# Prompt 1:
Write out the records word for word, from their beginning through the line that contains "4.【强制】使用集合转数组的方法，必须使用集合的 toArray(T[] array)，传入的是类型完全一样的数组，大小就是", and leave the pictures out of your answer.

BEGIN Text provided

Re: FileSource Usage

Guowei Ma Thu, 20 Jan 2022 18:58:22 -0800

Hi, Meghajit

Thanks Meghajit for sharing your user case.
I found a workaround way that you could try to name your file in a
timestamp style. More details could be found here[1].
Another little concern is that Flink is a distributed system, which means
that we could not assume any order even if we list the file in the created
order.


[1]
https://stackoverflow.com/questions/49045725/gsutil-gcloud-storage-file-listing-sorted-date-descending
Best,
Guowei


On Thu, Jan 20, 2022 at 11:11 PM Meghajit Mazumdar <
meghajit.mazum...@gojek.com> wrote:

> Hi Guowei,
>
> Thanks for your answer. Regarding your question,
> *> Currently there is no such public interface ,which you could extend to
> implement your own strategy. Would you like to share the specific problem
> you currently meet?*
>
> The GCS bucket that we are trying to read from is periodically populated
> with parquet files by another service. This can be daily or even hourly.

END Text provided
BEGIN Given records

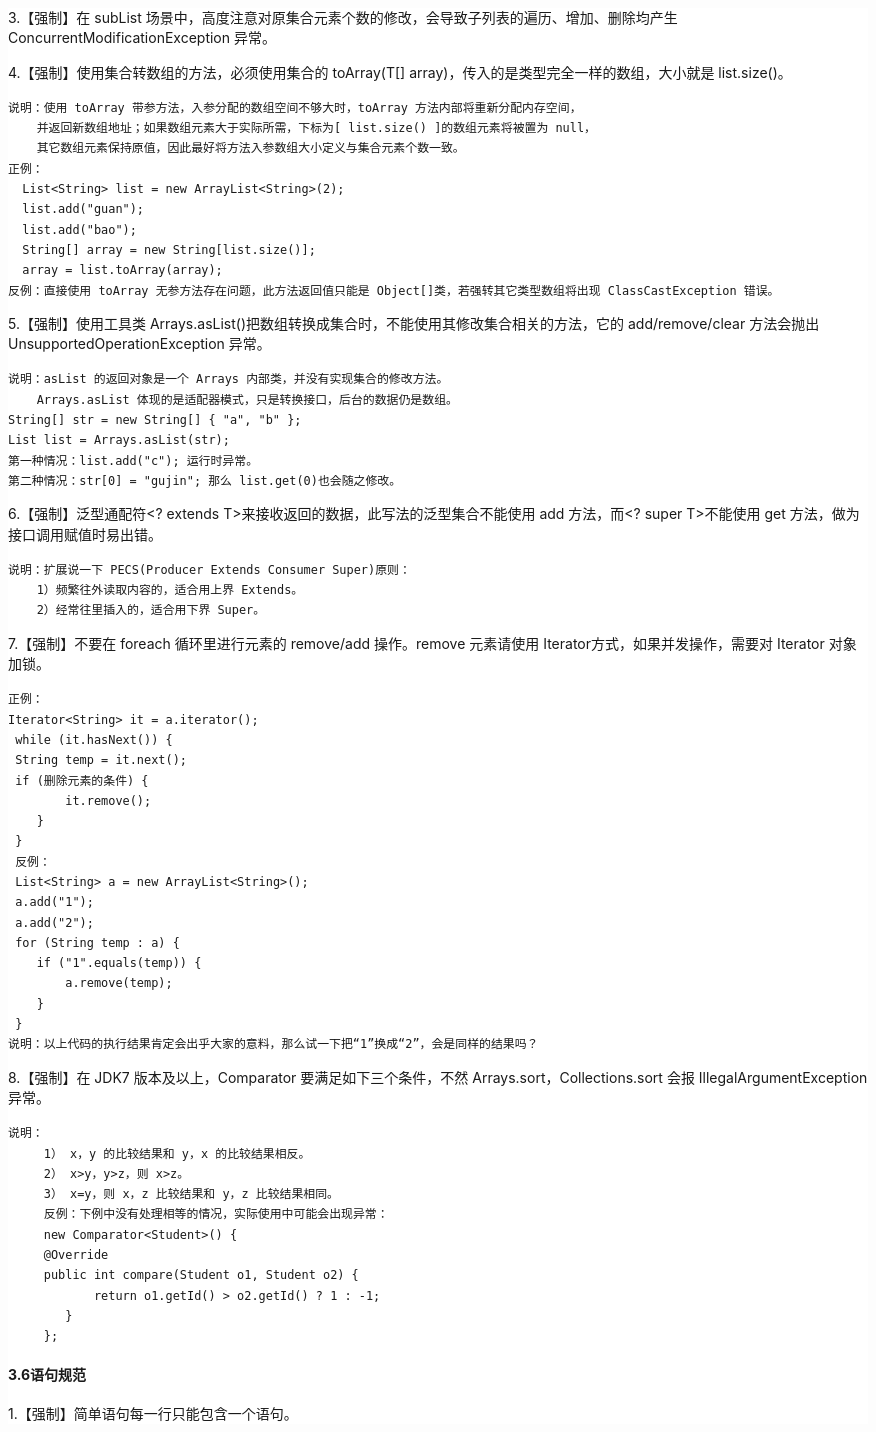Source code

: 3.【强制】在 subList 场景中，高度注意对原集合元素个数的修改，会导致子列表的遍历、增加、删除均产生 ConcurrentModificationException 异常。

4.【强制】使用集合转数组的方法，必须使用集合的 toArray(T[] array)，传入的是类型完全一样的数组，大小就是 list.size()。

    说明：使用 toArray 带参方法，入参分配的数组空间不够大时，toArray 方法内部将重新分配内存空间，
        并返回新数组地址；如果数组元素大于实际所需，下标为[ list.size() ]的数组元素将被置为 null，
        其它数组元素保持原值，因此最好将方法入参数组大小定义与集合元素个数一致。
    正例：
      List<String> list = new ArrayList<String>(2);
      list.add("guan");
      list.add("bao");
      String[] array = new String[list.size()];
      array = list.toArray(array);
    反例：直接使用 toArray 无参方法存在问题，此方法返回值只能是 Object[]类，若强转其它类型数组将出现 ClassCastException 错误。
5.【强制】使用工具类 Arrays.asList()把数组转换成集合时，不能使用其修改集合相关的方法，它的 add/remove/clear 方法会抛出 UnsupportedOperationException 异常。

    说明：asList 的返回对象是一个 Arrays 内部类，并没有实现集合的修改方法。
        Arrays.asList 体现的是适配器模式，只是转换接口，后台的数据仍是数组。
    String[] str = new String[] { "a", "b" };
    List list = Arrays.asList(str);
    第一种情况：list.add("c"); 运行时异常。
    第二种情况：str[0] = "gujin"; 那么 list.get(0)也会随之修改。
6.【强制】泛型通配符<? extends T>来接收返回的数据，此写法的泛型集合不能使用 add 方法，而<? super T>不能使用 get 方法，做为接口调用赋值时易出错。

    说明：扩展说一下 PECS(Producer Extends Consumer Super)原则：
        1）频繁往外读取内容的，适合用上界 Extends。
        2）经常往里插入的，适合用下界 Super。
7.【强制】不要在 foreach 循环里进行元素的 remove/add 操作。remove 元素请使用 Iterator方式，如果并发操作，需要对 Iterator 对象加锁。

    正例：
    Iterator<String> it = a.iterator();
     while (it.hasNext()) {
     String temp = it.next();
     if (删除元素的条件) {
            it.remove();
        }
     }
     反例：
     List<String> a = new ArrayList<String>();
     a.add("1");
     a.add("2");
     for (String temp : a) {
        if ("1".equals(temp)) {
            a.remove(temp);
        }
     }
    说明：以上代码的执行结果肯定会出乎大家的意料，那么试一下把“1”换成“2”，会是同样的结果吗？

8.【强制】在 JDK7 版本及以上，Comparator 要满足如下三个条件，不然 Arrays.sort，Collections.sort 会报 IllegalArgumentException 异常。

    说明：
         1） x，y 的比较结果和 y，x 的比较结果相反。
         2） x>y，y>z，则 x>z。
         3） x=y，则 x，z 比较结果和 y，z 比较结果相同。
         反例：下例中没有处理相等的情况，实际使用中可能会出现异常：
         new Comparator<Student>() {
         @Override
         public int compare(Student o1, Student o2) {
                return o1.getId() > o2.getId() ? 1 : -1;
            }
         };
#### 3.6语句规范
1.【强制】简单语句每一行只能包含一个语句。
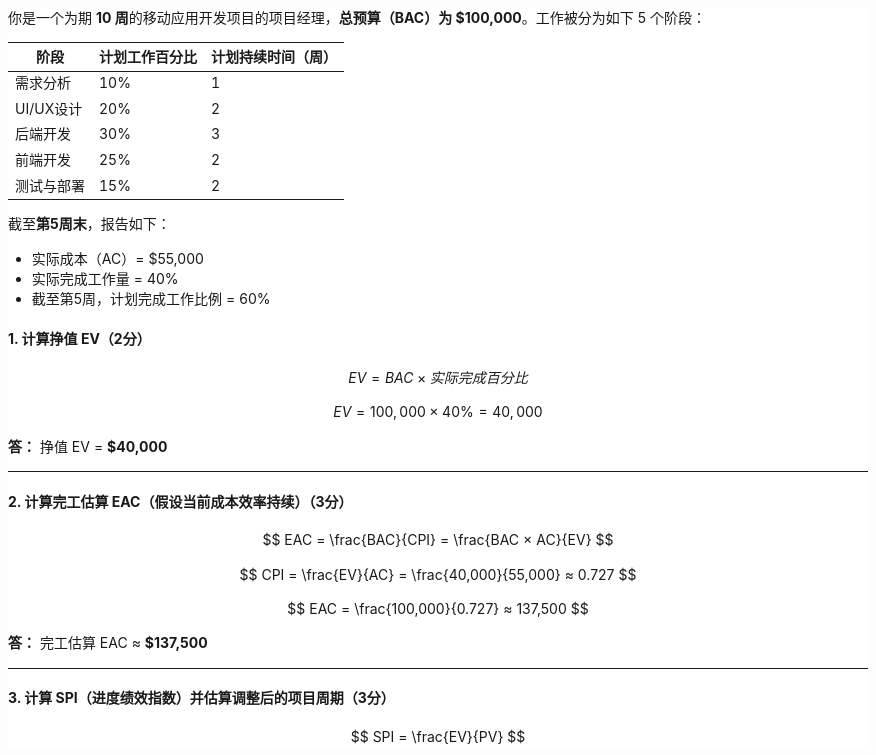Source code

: 你是一个为期 **10 周**的移动应用开发项目的项目经理，**总预算（BAC）为 \$100,000**。工作被分为如下 5 个阶段：

| 阶段      | 计划工作百分比 | 计划持续时间（周） |
| ------- | ------- | --------- |
| 需求分析    | 10%     | 1         |
| UI/UX设计 | 20%     | 2         |
| 后端开发    | 30%     | 3         |
| 前端开发    | 25%     | 2         |
| 测试与部署   | 15%     | 2         |

截至**第5周末**，报告如下：

* 实际成本（AC）= \$55,000
* 实际完成工作量 = 40%
* 截至第5周，计划完成工作比例 = 60%


#### 1. 计算挣值 EV（2分）

$$
EV = BAC × 实际完成百分比
$$

$$
EV = 100,000 × 40\% = 40,000
$$

 **答：** 挣值 EV = **\$40,000**

---

#### 2. 计算完工估算 EAC（假设当前成本效率持续）（3分）

$$
EAC = \frac{BAC}{CPI} = \frac{BAC × AC}{EV}
$$

$$
CPI = \frac{EV}{AC} = \frac{40,000}{55,000} ≈ 0.727
$$

$$
EAC = \frac{100,000}{0.727} ≈ 137,500
$$

**答：** 完工估算 EAC ≈ **\$137,500**

---

#### 3. 计算 SPI（进度绩效指数）并估算调整后的项目周期（3分）

$$
SPI = \frac{EV}{PV}
$$
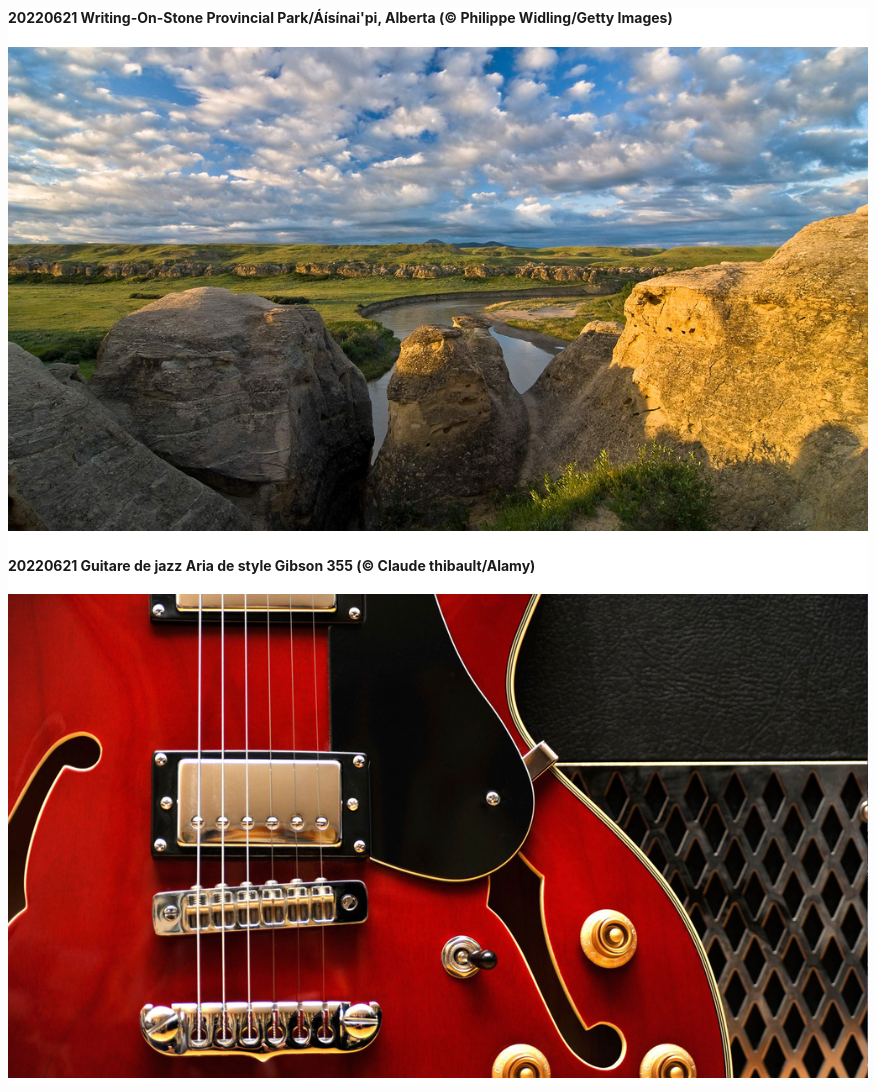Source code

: #### 20220621 Writing-On-Stone Provincial Park/Áísínai'pi, Alberta (© Philippe Widling/Getty Images)

![](20220621_WritingOnStone_1920x1080.jpg)

#### 20220621 Guitare de jazz Aria de style Gibson 355 (© Claude thibault/Alamy)

![](20220621_Musique_1920x1080.jpg)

END Given records

# Prompt 2:
According to the FileSource usage thread, how often is the GCS bucket populated with parquet files by another service?

# Answer section 1:
Source code

: 3.【强制】在 subList 场景中，高度注意对原集合元素个数的修改，会导致子列表的遍历、增加、删除均产生 ConcurrentModificationException 异常。

4.【强制】使用集合转数组的方法，必须使用集合的 toArray(T[] array)，传入的是类型完全一样的数组，大小就是 list.size()。

# Answer section 2:
Daily or even hourly.